## RECORDS PROVIDED
Content starts

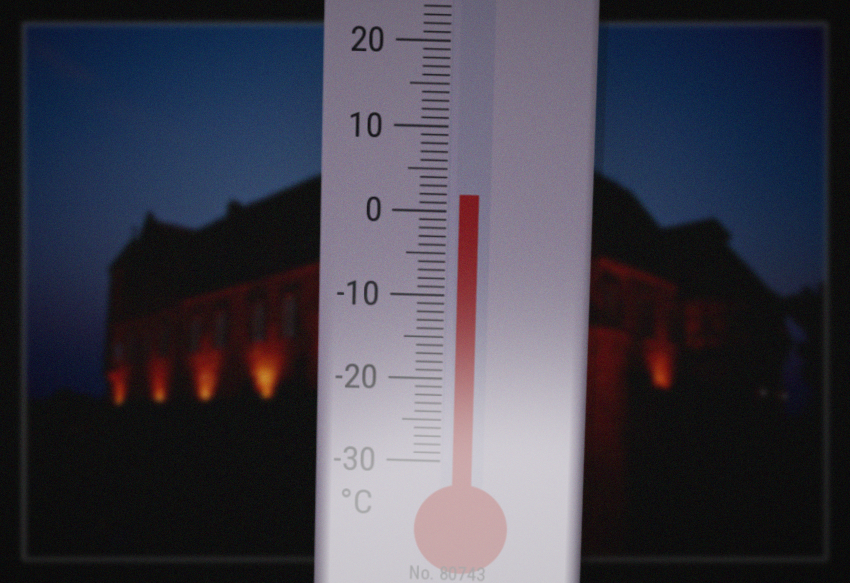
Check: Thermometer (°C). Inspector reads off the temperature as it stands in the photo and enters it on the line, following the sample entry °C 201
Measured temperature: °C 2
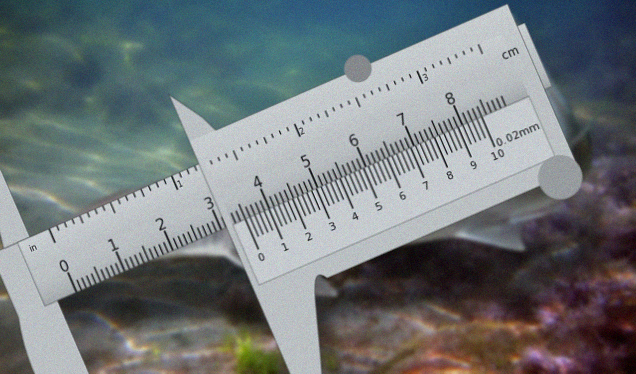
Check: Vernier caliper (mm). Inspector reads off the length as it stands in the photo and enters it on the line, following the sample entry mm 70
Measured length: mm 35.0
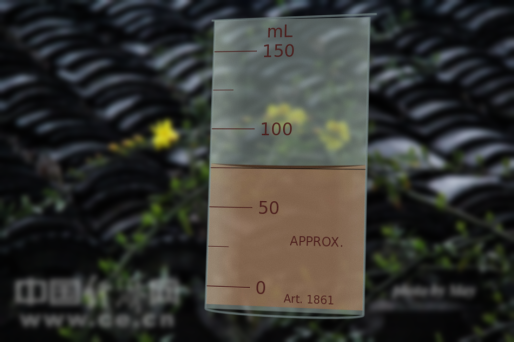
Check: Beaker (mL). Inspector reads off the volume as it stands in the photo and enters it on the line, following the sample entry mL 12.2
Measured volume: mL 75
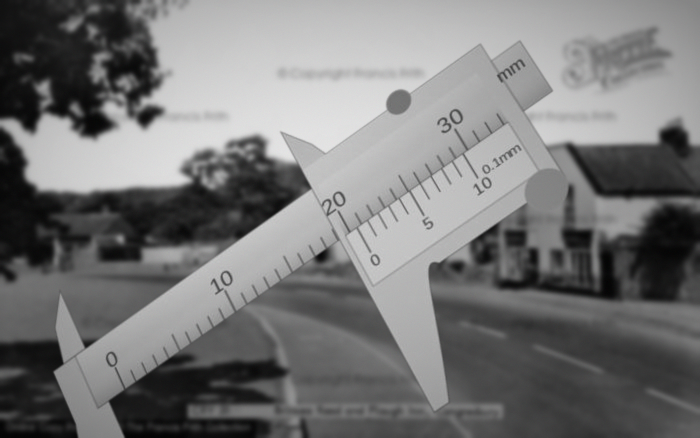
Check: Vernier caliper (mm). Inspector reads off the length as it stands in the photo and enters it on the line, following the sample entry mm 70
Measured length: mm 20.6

Content ends
Content starts

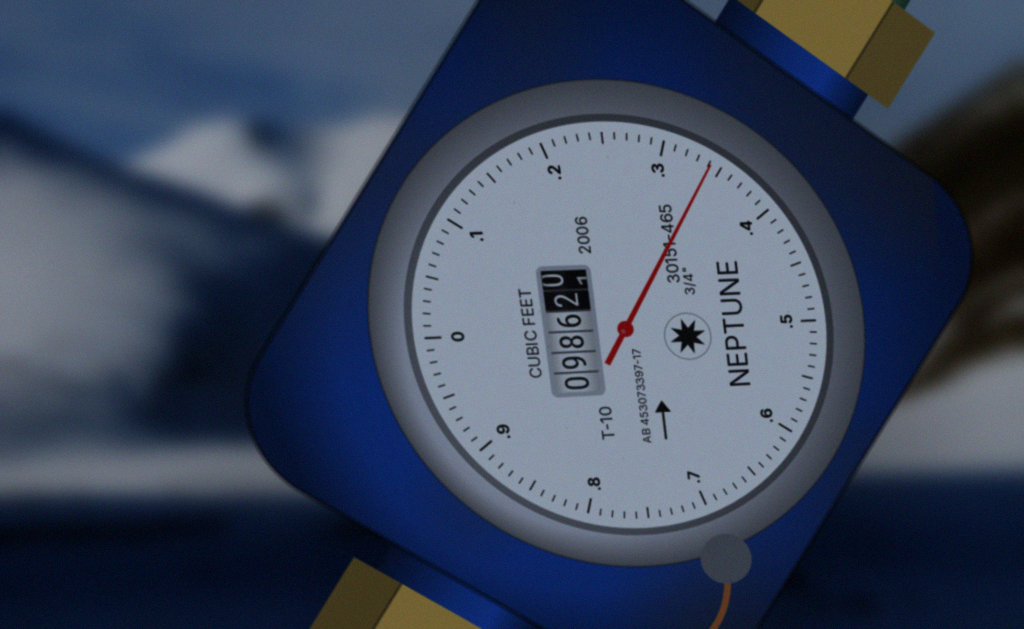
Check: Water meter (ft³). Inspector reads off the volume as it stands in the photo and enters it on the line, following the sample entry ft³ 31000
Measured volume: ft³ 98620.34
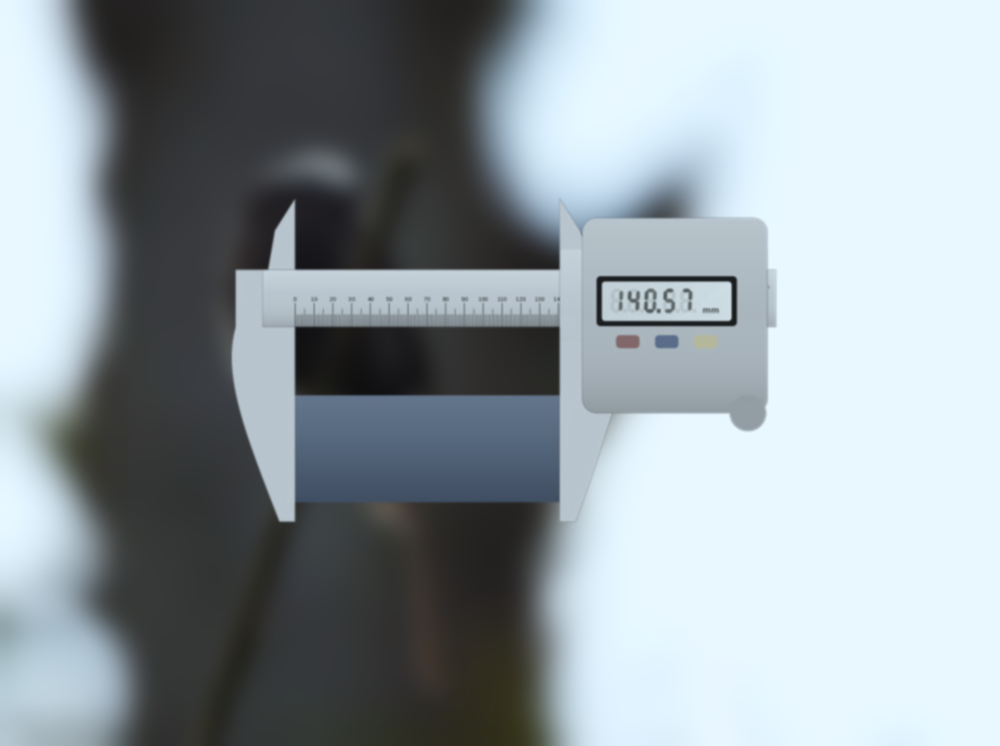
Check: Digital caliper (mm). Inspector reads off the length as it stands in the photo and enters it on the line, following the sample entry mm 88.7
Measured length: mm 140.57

Content ends

## PROBLEM
Copy the records word for word, starting with the line that contains "Check: Water meter" and ending with the line that contains "Measured length: mm 140.57", including both of those lines. Omit the pictures from your copy.

## EXERCISE SOLUTION
Check: Water meter (ft³). Inspector reads off the volume as it stands in the photo and enters it on the line, following the sample entry ft³ 31000
Measured volume: ft³ 98620.34
Check: Digital caliper (mm). Inspector reads off the length as it stands in the photo and enters it on the line, following the sample entry mm 88.7
Measured length: mm 140.57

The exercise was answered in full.